Study patients are classified into BCAA+ patients who received BCAA granules
before and throughout the study duration (N = 28) and BCAA- patients who did
not receive BCAA granules (N = 22). Follow up performed at 1,4 and 12 weeks
after TACE by clinical assessment, CP score and liver functions tests.
Written informed consent was obtained from all patients included in the study.

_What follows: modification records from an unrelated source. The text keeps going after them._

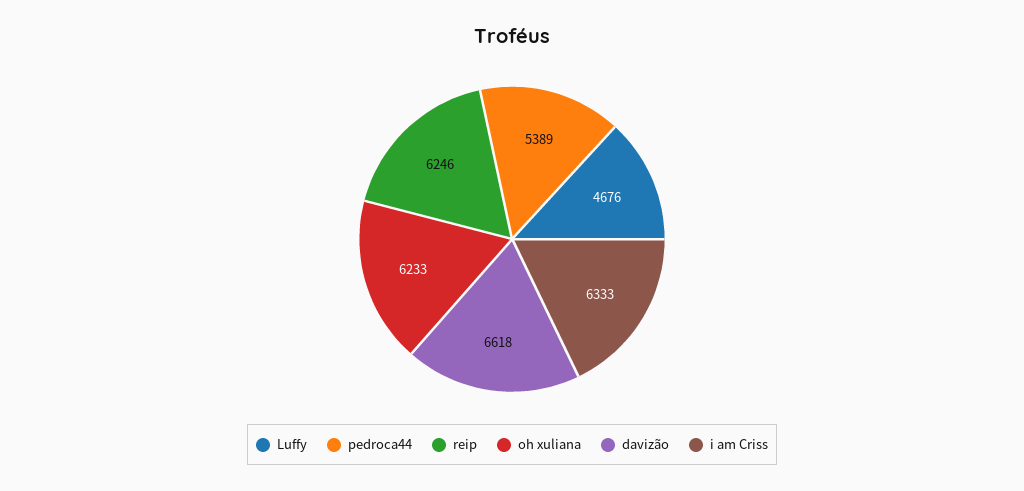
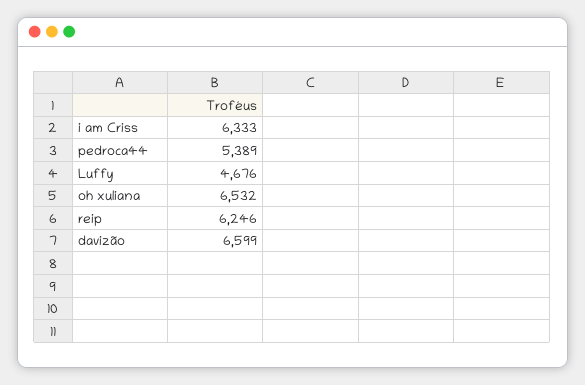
  {
    "Luffy": 4676,
    "pedroca44": 5389,
    "reip": 6246,
-   "oh xuliana": 6233,
+   "oh xuliana": 6532,
-   "davizão": 6618,
+   "davizão": 6599,
    "i am Criss": 6333
  }

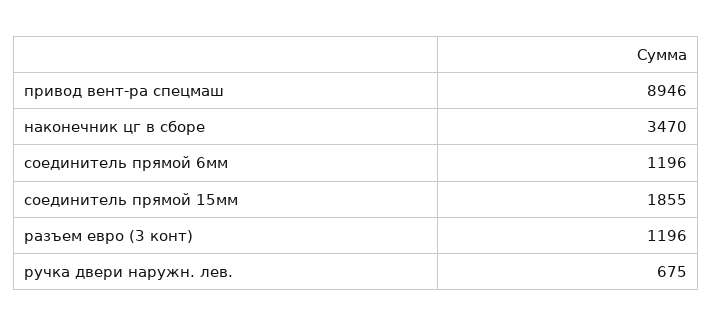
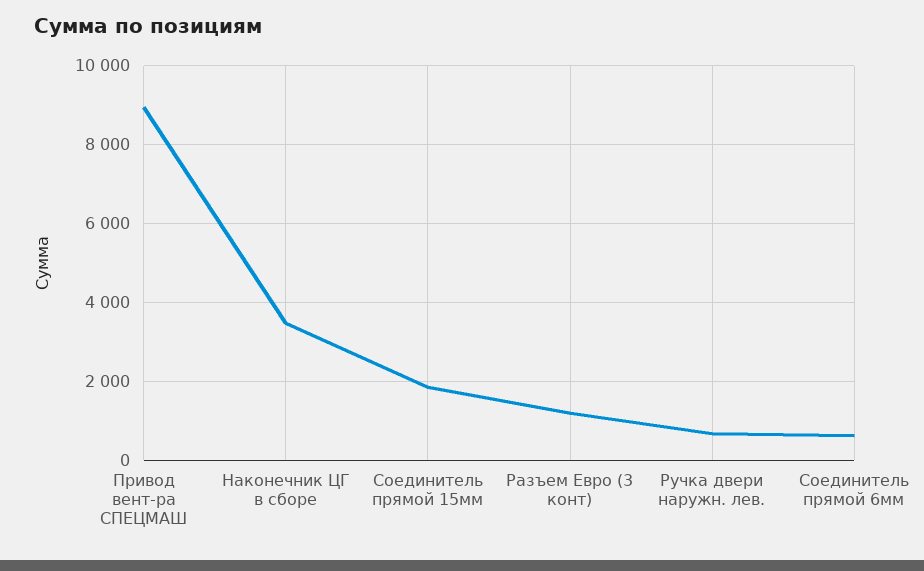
  {
    "привод вент-ра спецмаш": 8946,
    "наконечник цг в сборе": 3470,
-   "соединитель прямой 6мм": 1196,
+   "соединитель прямой 6мм": 600,
    "соединитель прямой 15мм": 1855,
    "разъем евро (3 конт)": 1196,
    "ручка двери наружн. лев.": 675
  }

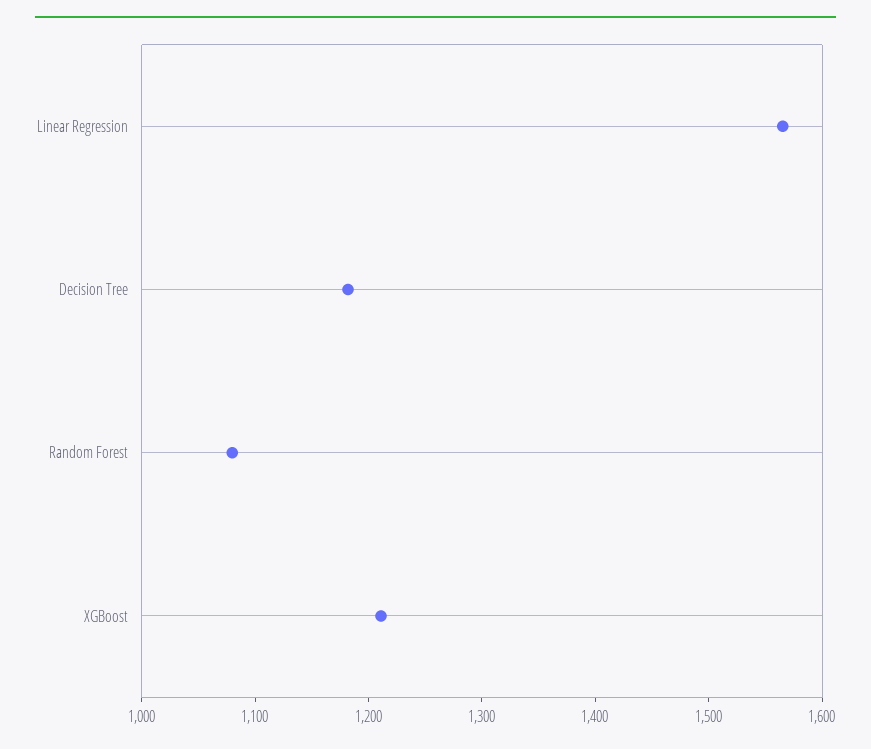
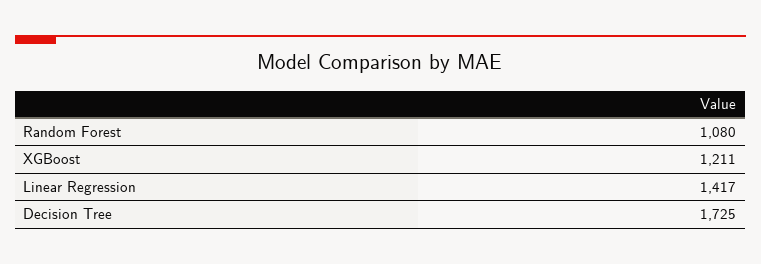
  {
-   "Linear Regression": 1560,
+   "Linear Regression": 1417,
-   "Decision Tree": 1180,
+   "Decision Tree": 1725,
    "Random Forest": 1080,
    "XGBoost": 1211
  }

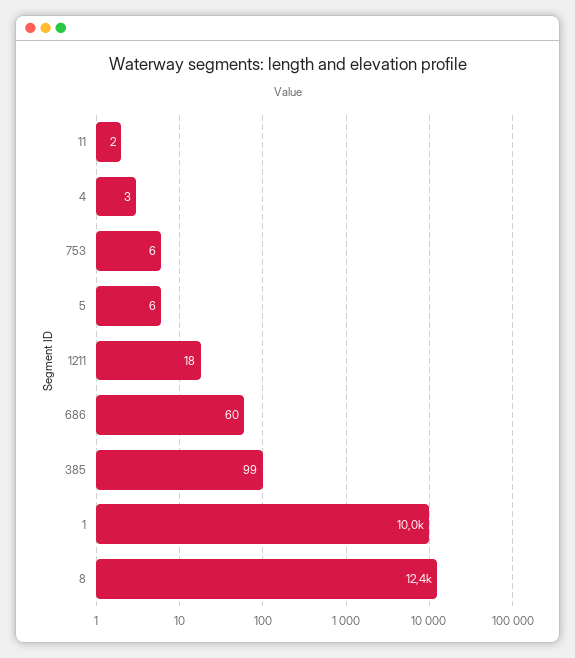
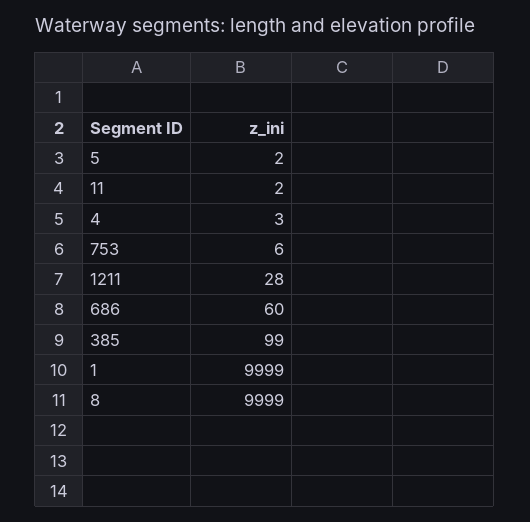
  {
    "11": 2,
    "4": 3,
    "753": 6,
-   "5": 6,
+   "5": 2,
-   "1211": 18,
+   "1211": 28,
    "686": 60,
    "385": 99,
    "1": 9999,
-   "8": 12400
+   "8": 9999
  }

Our results revealed that L-carnitine provided early and late post-TACE
clinical benefits to cirrhotic HCC patients; L-carnitine prevented early postTACE deterioration of serum albumin and accomplished improvement of CP
scores, total bilirubin, and PT during post-TACE follow up. L-carnitine also
attenuated early post-TACE elevation of CRP and suppressed leukopenia
encountered after TACE. Development of ascites was diminished by L-carnitine
administration. Comparison between BCAA+ and BCAA– patients revealed
lesser post-TACE deterioration of CP scores and serum albumin in BCAA+
patients regardless L-carnitine therapy. BCAA combination with L-carnitine
exerted additive benefits to post-TACE CP scores, serum albumin, PT and CRP.
There were no reported adverse effects of L-carnitine or BCAA intake in any of
our study patients.
In conclusion, L-carnitine maintained and improved liver functions after TACE.
The hepatoprotective effects of L-carnitine in the current study were enhanced by
BCAA granules co-administration. L-carnitine and BCAA combination therapy
may be offered as a novel strategy in patients with HCC undergoing TACE.